=== YOUR GOAL ===
Format the text lines from all the rows below as a single numbered list, leaving out any blank lines. Omit the pictures from your answer.

=== GIVEN DATA ===
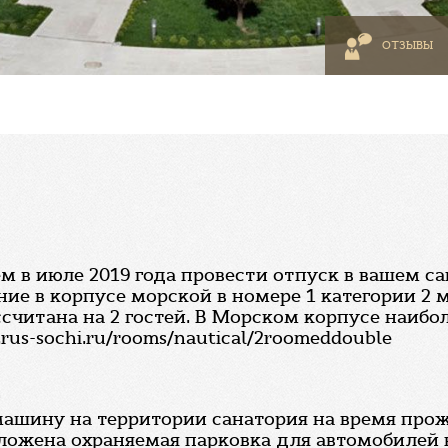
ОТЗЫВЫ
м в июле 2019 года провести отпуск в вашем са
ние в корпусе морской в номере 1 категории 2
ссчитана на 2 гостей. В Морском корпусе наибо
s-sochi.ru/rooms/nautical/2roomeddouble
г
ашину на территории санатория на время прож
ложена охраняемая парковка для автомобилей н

=== SOLUTION ===
1. ОТЗЫВЫ
2. м в июле 2019 года провести отпуск в вашем са
3. ние в корпусе морской в номере 1 категории 2
4. ссчитана на 2 гостей. В Морском корпусе наибо
5. s-sochi.ru/rooms/nautical/2roomeddouble
6. г
7. ашину на территории санатория на время прож
8. ложена охраняемая парковка для автомобилей н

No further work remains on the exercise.